TEMPERANCE RIVER STATE PARK
CROSS RIVER WAYSIDE
The Cross River drains 91 square miles of the North Shore along the border of Cook and Lake counties. There are five major falls in the last six miles of its dash to Lake Superior. Along a section of the river followed by the Cross River Trail that is a part of this circuit hike, the river has cut a deep, narrow gorge through the layers of lava flows underlying the region. The Ojibwa called the river Tchibaiatigo zibi or wood of the soul river. Trying to look at the river from the rim of the gorge can be as difficult as trying to look into a person’s soul. Although in places you can hear its roar, it’s not possible to see the river far below because the gorge is deep and narrow and the walls steep.
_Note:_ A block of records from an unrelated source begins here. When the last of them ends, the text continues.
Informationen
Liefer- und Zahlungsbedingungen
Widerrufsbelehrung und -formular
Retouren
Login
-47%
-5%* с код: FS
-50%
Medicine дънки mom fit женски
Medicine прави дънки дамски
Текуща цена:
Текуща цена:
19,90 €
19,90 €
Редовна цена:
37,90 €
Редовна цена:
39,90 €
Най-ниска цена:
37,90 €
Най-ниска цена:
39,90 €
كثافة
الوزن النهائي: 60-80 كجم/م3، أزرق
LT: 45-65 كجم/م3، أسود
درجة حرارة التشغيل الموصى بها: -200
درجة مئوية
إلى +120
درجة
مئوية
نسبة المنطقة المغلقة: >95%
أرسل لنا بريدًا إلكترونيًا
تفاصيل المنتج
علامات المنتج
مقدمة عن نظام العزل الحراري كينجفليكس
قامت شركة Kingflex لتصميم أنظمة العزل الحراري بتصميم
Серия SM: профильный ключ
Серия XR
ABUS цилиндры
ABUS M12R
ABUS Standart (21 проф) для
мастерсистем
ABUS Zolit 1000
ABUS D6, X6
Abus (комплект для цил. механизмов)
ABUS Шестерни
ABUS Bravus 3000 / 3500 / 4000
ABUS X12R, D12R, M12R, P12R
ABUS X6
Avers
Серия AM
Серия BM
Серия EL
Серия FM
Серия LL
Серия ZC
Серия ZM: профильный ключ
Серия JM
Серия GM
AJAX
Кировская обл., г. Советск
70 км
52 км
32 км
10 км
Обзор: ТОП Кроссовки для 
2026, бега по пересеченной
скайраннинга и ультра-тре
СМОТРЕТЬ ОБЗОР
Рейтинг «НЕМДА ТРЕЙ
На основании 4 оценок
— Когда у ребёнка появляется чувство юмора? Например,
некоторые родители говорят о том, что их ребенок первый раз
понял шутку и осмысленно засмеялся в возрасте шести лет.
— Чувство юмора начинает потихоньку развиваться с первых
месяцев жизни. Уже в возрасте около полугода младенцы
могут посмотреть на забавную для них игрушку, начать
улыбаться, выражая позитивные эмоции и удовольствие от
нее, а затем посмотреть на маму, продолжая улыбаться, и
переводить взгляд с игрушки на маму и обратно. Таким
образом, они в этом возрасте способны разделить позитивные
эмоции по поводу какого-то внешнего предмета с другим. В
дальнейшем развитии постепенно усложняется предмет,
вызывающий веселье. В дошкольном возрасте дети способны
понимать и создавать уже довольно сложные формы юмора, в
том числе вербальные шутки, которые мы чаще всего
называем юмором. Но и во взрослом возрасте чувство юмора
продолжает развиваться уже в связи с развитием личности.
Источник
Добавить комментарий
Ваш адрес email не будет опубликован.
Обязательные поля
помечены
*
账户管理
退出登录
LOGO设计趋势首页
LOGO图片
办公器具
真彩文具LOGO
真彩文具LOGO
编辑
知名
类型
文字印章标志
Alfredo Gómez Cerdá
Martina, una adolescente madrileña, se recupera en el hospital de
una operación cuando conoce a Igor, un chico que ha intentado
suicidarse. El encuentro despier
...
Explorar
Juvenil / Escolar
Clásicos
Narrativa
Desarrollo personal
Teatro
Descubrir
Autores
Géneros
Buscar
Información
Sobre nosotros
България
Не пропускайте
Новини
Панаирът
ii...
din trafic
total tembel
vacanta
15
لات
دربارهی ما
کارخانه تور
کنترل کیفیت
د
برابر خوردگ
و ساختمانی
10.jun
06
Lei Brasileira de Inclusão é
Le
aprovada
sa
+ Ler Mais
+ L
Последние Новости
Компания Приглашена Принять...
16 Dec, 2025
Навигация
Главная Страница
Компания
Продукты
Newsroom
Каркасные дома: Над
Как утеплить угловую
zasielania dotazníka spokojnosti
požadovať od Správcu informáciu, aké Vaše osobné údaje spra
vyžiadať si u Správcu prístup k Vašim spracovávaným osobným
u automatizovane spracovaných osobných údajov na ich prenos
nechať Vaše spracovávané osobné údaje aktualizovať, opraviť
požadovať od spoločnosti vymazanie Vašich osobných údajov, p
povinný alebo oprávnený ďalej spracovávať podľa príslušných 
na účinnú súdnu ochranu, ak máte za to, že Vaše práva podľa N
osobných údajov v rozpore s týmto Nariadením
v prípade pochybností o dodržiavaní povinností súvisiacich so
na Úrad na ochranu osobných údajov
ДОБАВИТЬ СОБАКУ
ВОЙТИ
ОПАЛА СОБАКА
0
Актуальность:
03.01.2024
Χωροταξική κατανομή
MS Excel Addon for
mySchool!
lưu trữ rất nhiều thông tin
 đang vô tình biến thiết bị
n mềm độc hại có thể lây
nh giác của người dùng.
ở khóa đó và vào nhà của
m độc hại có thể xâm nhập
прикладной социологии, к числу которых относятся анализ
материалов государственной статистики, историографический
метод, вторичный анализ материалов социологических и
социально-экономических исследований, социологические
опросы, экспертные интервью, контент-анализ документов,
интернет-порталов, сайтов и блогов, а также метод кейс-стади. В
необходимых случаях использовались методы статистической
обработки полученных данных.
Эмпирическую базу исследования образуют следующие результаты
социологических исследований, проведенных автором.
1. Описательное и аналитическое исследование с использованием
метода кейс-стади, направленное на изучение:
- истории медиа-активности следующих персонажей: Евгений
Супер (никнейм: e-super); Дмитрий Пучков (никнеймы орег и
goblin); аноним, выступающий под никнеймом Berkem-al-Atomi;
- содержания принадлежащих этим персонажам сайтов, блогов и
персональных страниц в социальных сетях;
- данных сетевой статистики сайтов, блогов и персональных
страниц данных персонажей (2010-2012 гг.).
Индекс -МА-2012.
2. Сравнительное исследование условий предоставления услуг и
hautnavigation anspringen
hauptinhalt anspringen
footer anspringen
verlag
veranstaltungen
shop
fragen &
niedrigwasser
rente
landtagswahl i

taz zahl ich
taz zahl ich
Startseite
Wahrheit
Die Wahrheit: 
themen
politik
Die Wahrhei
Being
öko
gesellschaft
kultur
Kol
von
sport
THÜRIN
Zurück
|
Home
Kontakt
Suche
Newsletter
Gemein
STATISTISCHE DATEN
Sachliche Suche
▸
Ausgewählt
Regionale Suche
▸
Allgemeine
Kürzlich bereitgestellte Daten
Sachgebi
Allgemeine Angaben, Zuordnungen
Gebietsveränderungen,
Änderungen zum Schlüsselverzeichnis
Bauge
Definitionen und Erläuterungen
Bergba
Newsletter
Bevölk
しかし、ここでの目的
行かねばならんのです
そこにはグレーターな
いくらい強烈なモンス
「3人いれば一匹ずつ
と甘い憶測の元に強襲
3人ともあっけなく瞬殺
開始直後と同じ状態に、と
For a time, loggers used the Cross River to transport timber to Lake Superior where they then made large rafts of the logs and towed them to a sawmill. In the winter, lumberjacks stored the logs in a reservoir. In the spring, with the reservoir swollen with meltwater, they opened the dam. The result was a flood of water and logs rampaging down the river. However, the use of Cross River for this purpose was short lived after too many logs reached Lake Superior with their ends splintered like well-used toothpicks from repeatedly ramming the gorge walls and rocks along the way.